-- Text block follows --

Monday, March 27, 2023

Although the lengthy parsha of Naso includes numerous different topics, the Rabbis chose the mitzvah of nezirut to be the bridge to connect us to the parsha and, by necessity, it had to relate the story of Shimshon HaGibor. “By necessity,” because there is no person in all of Tanach who is identified as a nazir except for Shimshon (there is an argument in the Talmud as to whether Shmuel HaNavi was a nazir precisely because the text never calls him such).

The haftarah is taken from the Book of Shoftim (chapter 13), which relates to us the miraculous birth of Shimshon to a once-barren woman and the laws of nezirut that would guide him throughout his life. We read almost nothing about Shimshon’s life in this haftarah and certainly that is understandable, as the theme that connects us to the parsha is that of the strictures imposed upon the nazir—which is precisely what the haftarah relates as well.

And yet, one can imagine that Chazal’s choice of only this perek may have also been based on the fact that much of the Samson story is troubling. Like the greats of Israel, Yitzchak, Yaakov, Yosef and Shmuel, he was born to a barren woman and, like Yitzchak, his miraculous birth was harbingered by God’s angel. Shimshon would be the savior of Israel who would begin to cast off the yoke of Philistine rule and a man who, as the final words of the haftarah reveal, would have the spirit of Hashem “resound” in him.

-- Text block concluded --

### Required work:
In the passage on the haftarah for Naso, from which book and chapter is the haftarah taken?

-- Material shown follows --

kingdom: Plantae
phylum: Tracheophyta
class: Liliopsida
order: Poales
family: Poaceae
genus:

-- Material shown concluded --

### Written reply:
The Book of Shoftim, chapter 13.